Brendan Gallagher's tears during his postgame press conference Wednesday symbolized how much the Montreal Canadiens thought they could win the Stanley Cup when most others didn't.
The forward welled up pondering the wasted opportunity after the Canadiens lost 1-0 in Game 5 of the Stanley Cup Final at the Tampa Bay Lightning, who won their second consecutive championship. Gallagher had heard many suggestions that the Canadiens should be satisfied to have made it this far.
He was having none of it.
"I take nothing out of moral victories," Gallagher said. "At the start of the year we sat down as a group. Our goal is to be here. We expected to be here."
Gallagher said the loss may prove beneficial.
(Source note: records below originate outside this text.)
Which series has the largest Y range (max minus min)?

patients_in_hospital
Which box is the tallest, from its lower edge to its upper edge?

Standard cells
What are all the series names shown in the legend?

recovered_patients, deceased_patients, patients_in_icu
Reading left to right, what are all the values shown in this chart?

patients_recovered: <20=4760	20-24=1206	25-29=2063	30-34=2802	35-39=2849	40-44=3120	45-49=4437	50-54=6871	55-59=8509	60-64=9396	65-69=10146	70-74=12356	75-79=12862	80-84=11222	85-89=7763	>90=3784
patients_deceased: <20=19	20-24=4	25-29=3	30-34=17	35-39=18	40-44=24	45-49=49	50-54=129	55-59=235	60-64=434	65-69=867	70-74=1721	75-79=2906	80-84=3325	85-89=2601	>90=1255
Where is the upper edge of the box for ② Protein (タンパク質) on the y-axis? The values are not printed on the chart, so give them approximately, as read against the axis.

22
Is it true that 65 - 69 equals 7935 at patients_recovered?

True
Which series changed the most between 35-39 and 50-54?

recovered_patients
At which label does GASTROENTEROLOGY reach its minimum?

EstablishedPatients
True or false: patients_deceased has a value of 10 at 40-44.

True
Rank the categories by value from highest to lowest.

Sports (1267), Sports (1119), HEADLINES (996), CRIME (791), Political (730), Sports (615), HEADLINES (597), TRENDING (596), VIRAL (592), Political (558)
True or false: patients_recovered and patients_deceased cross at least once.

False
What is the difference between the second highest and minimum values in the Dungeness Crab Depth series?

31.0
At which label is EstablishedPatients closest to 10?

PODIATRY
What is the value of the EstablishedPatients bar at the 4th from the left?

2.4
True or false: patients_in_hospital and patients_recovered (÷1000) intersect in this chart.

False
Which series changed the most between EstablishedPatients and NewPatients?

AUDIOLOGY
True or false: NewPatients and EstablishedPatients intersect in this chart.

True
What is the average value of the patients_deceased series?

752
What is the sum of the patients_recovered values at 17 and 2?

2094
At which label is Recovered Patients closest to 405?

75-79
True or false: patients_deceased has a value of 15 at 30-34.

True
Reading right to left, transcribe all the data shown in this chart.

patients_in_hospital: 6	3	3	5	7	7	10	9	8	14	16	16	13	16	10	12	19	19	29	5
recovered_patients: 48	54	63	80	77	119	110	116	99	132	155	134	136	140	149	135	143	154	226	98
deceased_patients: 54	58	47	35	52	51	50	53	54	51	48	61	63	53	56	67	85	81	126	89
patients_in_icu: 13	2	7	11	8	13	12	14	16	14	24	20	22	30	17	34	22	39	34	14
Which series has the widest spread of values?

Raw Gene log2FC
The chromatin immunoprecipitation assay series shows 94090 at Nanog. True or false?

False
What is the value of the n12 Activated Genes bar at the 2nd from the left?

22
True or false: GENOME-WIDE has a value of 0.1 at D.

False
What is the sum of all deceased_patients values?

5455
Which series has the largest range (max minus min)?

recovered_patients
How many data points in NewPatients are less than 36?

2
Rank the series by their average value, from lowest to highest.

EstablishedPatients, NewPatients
"As painful as this is right now, sometimes you need to feel this to be able to call yourself a champion," he said. "I wish it wasn't the case. Maybe this is the journey we needed. It stings for sure, but you take more from a loss than you do from a win. If we're able to learn from this experience, maybe the positive side, we can be better off. But right now, I don't know what to tell you, it stinks."
It will take time for the Canadiens to get over the pain of coming up short in the Cup Final. But the belief that helped Montreal, the last of the 16 teams to qualify for the Stanley Cup Playoffs, defeat the favored Toronto Maple Leafs, Winnipeg Jets and Vegas Golden Knights in the first three rounds, should be a rallying point from here.
It will have to be. No Stanley Cup runner-up has reached the Final the following season since the Pittsburgh Penguins in 2009, when they defeated the Detroit Red Wings in seven games after losing to them in six games in 2008.
The path back could be more difficult because the NHL plans to return to its usual alignment next season, meaning the Canadiens will be back in the Atlantic Division after playing this season in the Scotia North Division that included the seven teams based in Canada.
The Atlantic will include four other teams that made the playoffs this season: the Lightning, Maple Leafs, Boston Bruins and Florida Panthers. But Montreal showed it has the pieces to be a legitimate Cup contender.
Gallagher, 29; defenseman Shea Weber, 35; and goalie Carey Price, 33, form the veteran backbone and should be hungrier than ever. They'll complement promising young players Nick Suzuki, a 21-year-old forward who led the Canadiens with 16 points (seven goals, nine assists) in 22 playoff games; 20-year-old forward Cole Caufield, who scored 12 points (four goals, eight assists) in 20 playoff games and set an NHL rookie postseason record by assisting on three overtime goals; and 21-year-old forward Jesperi Kotkaniemi, who scored eight points (five goals, three assists) in 19 playoff games and has a bright future despite being a healthy scratch for the last two games of the Final.
Perhaps the easiest decision should be to retain Dominique Ducharme as coach. He was promoted when Claude Julien was fired Feb. 24, and the success in the playoffs showed the Canadiens were buying into his plan.
Much like the players believed in each other, they believed in Ducharme's never-say-die attitude. The Canadiens were 6-1 in overtime games, 4-1 when facing the end of a series, and echoed his confidence that they could go all the way.
"I'm proud of this group," Ducharme said. "I told the guys after the game: We had to go through a lot of things, and you talk about practice, you talk about injuries, scheduling, COVID, even through the playoffs, being down, being up. Many things. And we kept moving forward. We kept getting better. So we grew as a team a lot.
"We've got to use that the right way. And we want to make it back here with a different result."